Some kind of a solution: http://www.example.com/Траливали/ - send a query as a url part and parse with mod_rewrite.

Photic answered 30/7, 2010 at 2:57 Comment(9)
note that there are 2 steps here: from the browser to your script, and from the script to your browser. Both steps need to be done properly if you want to see your data come out as you want it. So it depends on what your script needs to do. See my updated answer for some suggestions.Momentary
regarding the update: are you saving the file in the same encoding? (I presume utf-8 for the connection?) try testing d('%...' == rawurlencode($str))Momentary
I added some tests, rawurlencode gives the same result as urlencode.Photic
Just tried it copy/pasting from your "Траливали" string, works like a charm here, comparing $str == 'Траливали'. Are you sure you are saving the php script in the right encoding? What happens if you put echo 'Траливали'; in your script? Does it appear on screen correctly?Momentary
Yes, it shows correctly. Script is saved as UTF-8 without BOM (using Notepad++).Photic
You need to take things a little slower and evaluate step by step. Looking at your example url: are you sure "Траливали" is "%D2%F0%E0%EB%E8%E2%E0%EB%E8" in utf-8? Here it comes out as "%D0%A2%D1%80%D0%B0%D0%BB%D0%B8%D0%B2%D0%B0%D0%BB%D0%B8". Could that be the problem?Momentary
%D2%F0%E0%EB%E8%E2%E0%EB%E8 - it is string automatically generated by Firefox.Photic
yes. and it is 1251 encoded string, not utf8.Fleabitten
"The question is: how to detect (in PHP) if query is encoded? How to decode it?"Photic
D
7

It is not converted as having the query part of the URL after the fragment is not valid.

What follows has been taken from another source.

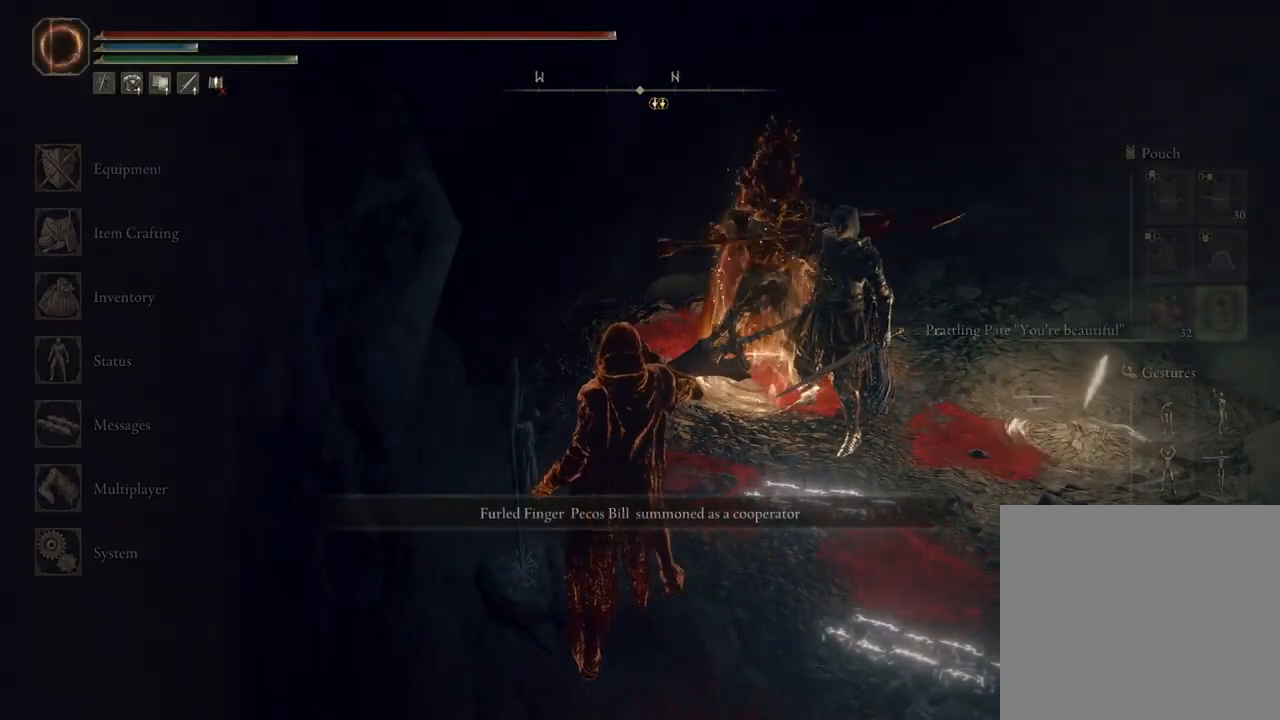
{"buttons": [], "left_stick": "center", "right_stick": "center", "events": []}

RFC 3986 defines a URI as composed of the following parts:

     foo://example.com:8042/over/there?name=ferret#nose
     \_/   \______________/\_________/ \_________/ \__/
      |           |            |            |        |
   scheme     authority       path        query   fragment

The order cannot be changed. Therefore,

URL1: http://www.example.com/?query=Траливали#ajax_call

will be handled properly while

URL2: http://www.example.com/#ajax_call?query=Траливали

will not. If we look at URL2, IE actually handles the URL properly by detecting the fragment as #ajax_call?query=Траливали without a query. Fragment is always last and are never sent to the server.

IE will properly encode the query component of URL1 as it will detect it as a query.

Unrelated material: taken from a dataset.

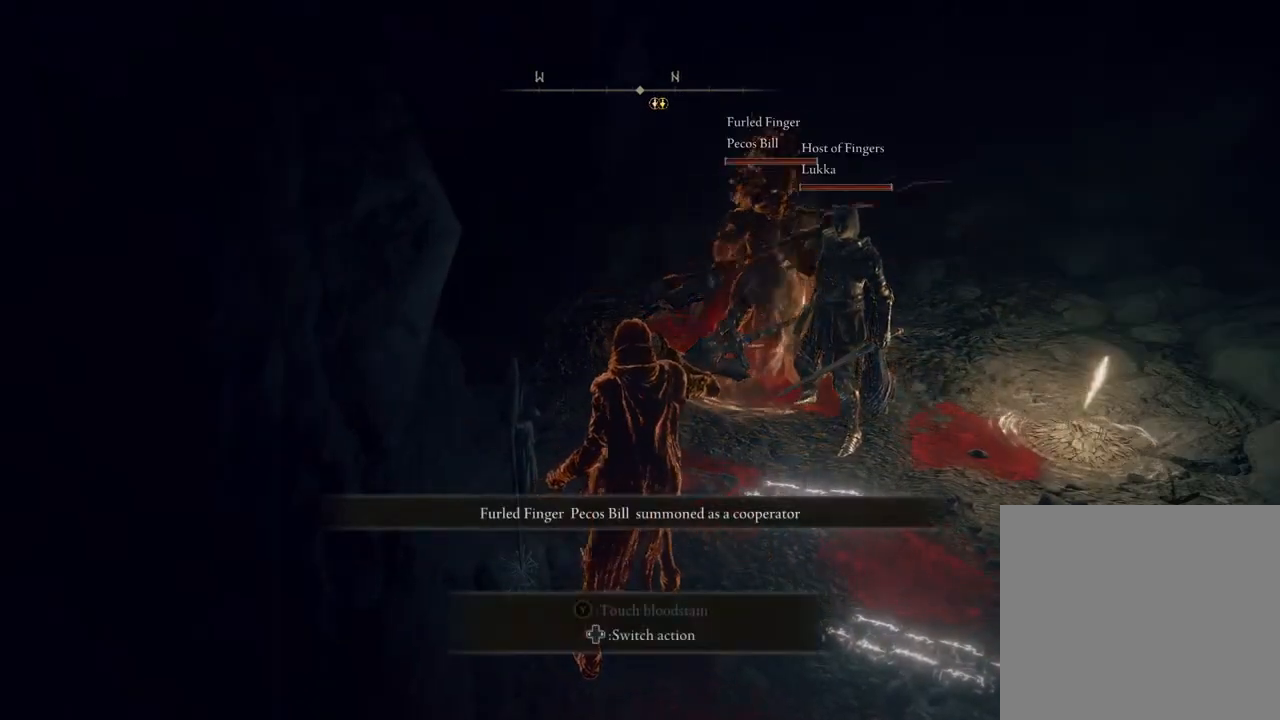
{"buttons": [], "left_stick": "center", "right_stick": "center", "events": []}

As for decoding in PHP, %D2 and similar is automatically decoded in the $_GET['query'] variable. The reason why the $_GET variable was not properly populated was because in URL2, there is no query according to the standard.

Also, one last thing... when doing 'Траливали' == $_GET['query'], this will only be true if your PHP script itself is encoded in UTF-8. Your text editor should be able to tell you the encoding of your file.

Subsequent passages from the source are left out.